New York Community Bank, the lender reeling from mounting real estate-related losses, shared several bad news Thursday: Its fourth-quarter losses were $2.4 billion worse than it had previously reported; its CEO and an allied board member are out; and the bank has identified what it called “material weaknesses in internal controls.”

The joint disclosures, released in securities filings late Thursday, were an uncomfortable reminder of the price the bank is paying for a breakneck expansion strategy that included the acquisition of an ailing rival less than a year ago. They sent the bank’s already pressured shares into another tailspin, with a drop of more than 20 percent in after-hours trading. The stock had already fallen 54 percent this year.

The unpleasant developments were the last thing NYCB needed after weeks of trying to calm investor concerns about its financial health. For weeks, questions have been raised about the depth of its losses on investments and loans tied to both office and apartment buildings, an area of ​​concern for banks generally, but one on which NYCB has particular focus.

Despite its name, the bank has a national presence, in part due to its acquisition of much of Signature Bank, which collapsed during last year’s banking crisis. Headquartered on Long Island, NYCB operates more than 400 branches under brands including Flagstar Bank throughout the Midwest and beyond. Flagstar is one of the largest residential mortgage servicers in the country, making the bank particularly at risk from any weakness in the housing market in an era of persistently high interest rates.

In January, NYCB surprised investors and its peers when it unexpectedly posted a fourth-quarter loss of $252 million, cut its dividend, and set aside a significant amount of reserves to cover any future losses. NYCB’s disclosures on Thursday mean it took an additional $2.4 billion impairment for the fourth quarter.

The bank’s woes are resurfacing year-old fears about how small lenders have been weathering the sharp rise in interest rates since March 2022, although NYCB’s disclosure last month did not trigger a widespread liquidation.

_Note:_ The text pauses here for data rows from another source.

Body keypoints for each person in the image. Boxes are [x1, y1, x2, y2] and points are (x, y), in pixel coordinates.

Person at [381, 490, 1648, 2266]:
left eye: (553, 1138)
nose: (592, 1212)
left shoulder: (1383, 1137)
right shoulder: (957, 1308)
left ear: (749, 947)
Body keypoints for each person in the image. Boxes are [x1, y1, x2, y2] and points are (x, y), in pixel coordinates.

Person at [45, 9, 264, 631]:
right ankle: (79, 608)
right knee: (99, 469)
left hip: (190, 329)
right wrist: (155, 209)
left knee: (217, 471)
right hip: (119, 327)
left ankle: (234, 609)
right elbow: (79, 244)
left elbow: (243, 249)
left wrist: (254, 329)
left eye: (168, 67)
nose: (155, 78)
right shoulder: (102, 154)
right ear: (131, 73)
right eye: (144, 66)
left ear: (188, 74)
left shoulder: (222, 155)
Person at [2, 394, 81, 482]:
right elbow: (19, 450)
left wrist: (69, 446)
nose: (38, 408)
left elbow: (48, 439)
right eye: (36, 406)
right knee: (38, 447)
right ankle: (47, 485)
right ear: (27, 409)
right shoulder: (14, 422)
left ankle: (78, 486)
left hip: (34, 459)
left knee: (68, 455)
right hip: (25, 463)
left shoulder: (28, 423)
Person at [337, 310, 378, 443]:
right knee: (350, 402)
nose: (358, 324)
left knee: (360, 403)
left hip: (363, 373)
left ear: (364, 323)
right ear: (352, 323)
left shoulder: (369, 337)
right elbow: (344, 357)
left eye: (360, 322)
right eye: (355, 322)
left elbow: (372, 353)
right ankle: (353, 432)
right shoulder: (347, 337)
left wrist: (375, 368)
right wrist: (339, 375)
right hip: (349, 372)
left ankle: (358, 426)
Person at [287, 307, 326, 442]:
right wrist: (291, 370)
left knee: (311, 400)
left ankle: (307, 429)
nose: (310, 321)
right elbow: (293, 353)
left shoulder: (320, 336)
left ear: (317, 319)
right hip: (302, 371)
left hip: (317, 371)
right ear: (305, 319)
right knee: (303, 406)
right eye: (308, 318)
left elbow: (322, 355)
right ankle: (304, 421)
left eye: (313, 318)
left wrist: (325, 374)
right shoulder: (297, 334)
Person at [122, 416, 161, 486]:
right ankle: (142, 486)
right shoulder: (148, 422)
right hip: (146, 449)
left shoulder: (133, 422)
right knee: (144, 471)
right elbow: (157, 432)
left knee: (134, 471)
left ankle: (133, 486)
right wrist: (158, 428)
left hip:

Last spring, Silicon Valley Bank’s financial health problems triggered an exodus of depositors that ended with its collapse as customers withdrew their money. That spooked investors at other banks that had large chunks of deposits that weren’t protected by the Federal Deposit Insurance Corporation, which backs accounts up to $250,000.

When the dust settled, three banks had failed, including First Republic Bank, which was the second-largest U.S. bank collapse by assets. Silicon Valley Bank was sold to First Citizens Bank, Signature to NYCB and First Republic to JPMorgan Chase.

NYCB had $83 billion in deposits and more than $100 billion in total assets as of this month. Documents filed Thursday did not provide more recent figures and a spokeswoman did not respond to a request for comment.

The extent of the bank’s problems (past and future) remains unclear. Its new disclosures said its “controls and procedures and internal control over financial reporting were not effective as of December 31, 2023” and the bank promised future updates.

The bank’s new CEO, Alessandro DiNello, was named executive chairman of its board this month. DiNello, who ran Flagstar before it was purchased by NYCB in 2022, replaced Thomas R. Cangemi, who had been with the company for nearly three decades. A board member who did not support DiNello’s appointment as CEO resigned around the same time.